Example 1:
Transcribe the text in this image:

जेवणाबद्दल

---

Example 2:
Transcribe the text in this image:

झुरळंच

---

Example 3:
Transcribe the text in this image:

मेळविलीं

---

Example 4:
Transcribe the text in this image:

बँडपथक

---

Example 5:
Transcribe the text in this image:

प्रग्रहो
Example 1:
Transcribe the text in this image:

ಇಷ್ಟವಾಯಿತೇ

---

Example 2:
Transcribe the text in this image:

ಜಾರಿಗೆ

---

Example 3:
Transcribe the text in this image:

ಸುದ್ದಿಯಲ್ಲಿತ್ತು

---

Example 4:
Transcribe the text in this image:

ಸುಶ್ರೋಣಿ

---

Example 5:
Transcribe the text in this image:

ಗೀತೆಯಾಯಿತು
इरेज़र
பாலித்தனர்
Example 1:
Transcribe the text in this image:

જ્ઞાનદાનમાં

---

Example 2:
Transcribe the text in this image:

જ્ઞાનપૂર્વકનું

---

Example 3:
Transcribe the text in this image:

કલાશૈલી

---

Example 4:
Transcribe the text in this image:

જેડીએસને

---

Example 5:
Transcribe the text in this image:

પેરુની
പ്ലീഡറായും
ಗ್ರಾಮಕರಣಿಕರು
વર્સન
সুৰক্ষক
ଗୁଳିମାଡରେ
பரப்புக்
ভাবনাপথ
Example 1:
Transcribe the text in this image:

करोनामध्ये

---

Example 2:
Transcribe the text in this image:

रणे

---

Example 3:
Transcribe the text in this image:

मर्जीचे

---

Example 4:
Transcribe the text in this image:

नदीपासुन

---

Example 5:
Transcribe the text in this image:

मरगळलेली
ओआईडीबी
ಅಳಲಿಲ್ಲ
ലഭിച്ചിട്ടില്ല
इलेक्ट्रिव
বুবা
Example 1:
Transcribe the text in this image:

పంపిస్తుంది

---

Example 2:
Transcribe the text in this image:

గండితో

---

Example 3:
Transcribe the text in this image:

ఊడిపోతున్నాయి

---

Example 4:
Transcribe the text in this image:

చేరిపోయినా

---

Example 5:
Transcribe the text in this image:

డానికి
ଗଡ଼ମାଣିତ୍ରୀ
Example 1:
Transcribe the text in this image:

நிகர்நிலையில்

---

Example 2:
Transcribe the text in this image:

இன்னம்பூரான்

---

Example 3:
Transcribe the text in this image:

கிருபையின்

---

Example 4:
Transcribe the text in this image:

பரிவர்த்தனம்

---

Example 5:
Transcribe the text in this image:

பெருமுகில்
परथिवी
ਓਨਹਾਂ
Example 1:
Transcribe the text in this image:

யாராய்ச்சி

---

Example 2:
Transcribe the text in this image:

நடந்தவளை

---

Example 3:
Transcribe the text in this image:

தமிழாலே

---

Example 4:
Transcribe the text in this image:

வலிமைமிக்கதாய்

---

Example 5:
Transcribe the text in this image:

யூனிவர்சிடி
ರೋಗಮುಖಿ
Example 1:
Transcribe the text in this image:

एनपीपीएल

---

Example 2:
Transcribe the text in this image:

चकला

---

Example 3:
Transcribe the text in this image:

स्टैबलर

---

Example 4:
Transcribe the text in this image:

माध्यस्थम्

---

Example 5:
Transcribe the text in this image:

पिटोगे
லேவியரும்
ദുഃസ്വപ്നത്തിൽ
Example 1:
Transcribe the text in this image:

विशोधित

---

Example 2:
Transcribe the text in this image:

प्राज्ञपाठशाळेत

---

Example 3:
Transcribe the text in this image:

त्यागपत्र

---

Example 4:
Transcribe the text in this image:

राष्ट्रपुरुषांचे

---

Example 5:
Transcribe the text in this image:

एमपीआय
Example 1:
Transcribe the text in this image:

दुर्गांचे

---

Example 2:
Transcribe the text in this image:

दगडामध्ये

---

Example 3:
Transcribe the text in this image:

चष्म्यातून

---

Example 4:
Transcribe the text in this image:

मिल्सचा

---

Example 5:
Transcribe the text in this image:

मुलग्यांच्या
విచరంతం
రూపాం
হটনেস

• • • •

__WHAT NEEDS TO BE DONE__: Reproduce all of the records precisely. No word may differ.

__EXERCISE SOLUTION__:
Example 1:
Transcribe the text in this image:

जेवणाबद्दल

---

Example 2:
Transcribe the text in this image:

झुरळंच

---

Example 3:
Transcribe the text in this image:

मेळविलीं

---

Example 4:
Transcribe the text in this image:

बँडपथक

---

Example 5:
Transcribe the text in this image:

प्रग्रहो
Example 1:
Transcribe the text in this image:

ಇಷ್ಟವಾಯಿತೇ

---

Example 2:
Transcribe the text in this image:

ಜಾರಿಗೆ

---

Example 3:
Transcribe the text in this image:

ಸುದ್ದಿಯಲ್ಲಿತ್ತು

---

Example 4:
Transcribe the text in this image:

ಸುಶ್ರೋಣಿ

---

Example 5:
Transcribe the text in this image:

ಗೀತೆಯಾಯಿತು
इरेज़र
பாலித்தனர்
Example 1:
Transcribe the text in this image:

જ્ઞાનદાનમાં

---

Example 2:
Transcribe the text in this image:

જ્ઞાનપૂર્વકનું

---

Example 3:
Transcribe the text in this image:

કલાશૈલી

---

Example 4:
Transcribe the text in this image:

જેડીએસને

---

Example 5:
Transcribe the text in this image:

પેરુની
പ്ലീഡറായും
ಗ್ರಾಮಕರಣಿಕರು
વર્સન
সুৰক্ষক
ଗୁଳିମାଡରେ
பரப்புக்
ভাবনাপথ
Example 1:
Transcribe the text in this image:

करोनामध्ये

---

Example 2:
Transcribe the text in this image:

रणे

---

Example 3:
Transcribe the text in this image:

मर्जीचे

---

Example 4:
Transcribe the text in this image:

नदीपासुन

---

Example 5:
Transcribe the text in this image:

मरगळलेली
ओआईडीबी
ಅಳಲಿಲ್ಲ
ലഭിച്ചിട്ടില്ല
इलेक्ट्रिव
বুবা
Example 1:
Transcribe the text in this image:

పంపిస్తుంది

---

Example 2:
Transcribe the text in this image:

గండితో

---

Example 3:
Transcribe the text in this image:

ఊడిపోతున్నాయి

---

Example 4:
Transcribe the text in this image:

చేరిపోయినా

---

Example 5:
Transcribe the text in this image:

డానికి
ଗଡ଼ମାଣିତ୍ରୀ
Example 1:
Transcribe the text in this image:

நிகர்நிலையில்

---

Example 2:
Transcribe the text in this image:

இன்னம்பூரான்

---

Example 3:
Transcribe the text in this image:

கிருபையின்

---

Example 4:
Transcribe the text in this image:

பரிவர்த்தனம்

---

Example 5:
Transcribe the text in this image:

பெருமுகில்
परथिवी
ਓਨਹਾਂ
Example 1:
Transcribe the text in this image:

யாராய்ச்சி

---

Example 2:
Transcribe the text in this image:

நடந்தவளை

---

Example 3:
Transcribe the text in this image:

தமிழாலே

---

Example 4:
Transcribe the text in this image:

வலிமைமிக்கதாய்

---

Example 5:
Transcribe the text in this image:

யூனிவர்சிடி
ರೋಗಮುಖಿ
Example 1:
Transcribe the text in this image:

एनपीपीएल

---

Example 2:
Transcribe the text in this image:

चकला

---

Example 3:
Transcribe the text in this image:

स्टैबलर

---

Example 4:
Transcribe the text in this image:

माध्यस्थम्

---

Example 5:
Transcribe the text in this image:

पिटोगे
லேவியரும்
ദുഃസ്വപ്നത്തിൽ
Example 1:
Transcribe the text in this image:

विशोधित

---

Example 2:
Transcribe the text in this image:

प्राज्ञपाठशाळेत

---

Example 3:
Transcribe the text in this image:

त्यागपत्र

---

Example 4:
Transcribe the text in this image:

राष्ट्रपुरुषांचे

---

Example 5:
Transcribe the text in this image:

एमपीआय
Example 1:
Transcribe the text in this image:

दुर्गांचे

---

Example 2:
Transcribe the text in this image:

दगडामध्ये

---

Example 3:
Transcribe the text in this image:

चष्म्यातून

---

Example 4:
Transcribe the text in this image:

मिल्सचा

---

Example 5:
Transcribe the text in this image:

मुलग्यांच्या
విచరంతం
రూపాం
হটনেস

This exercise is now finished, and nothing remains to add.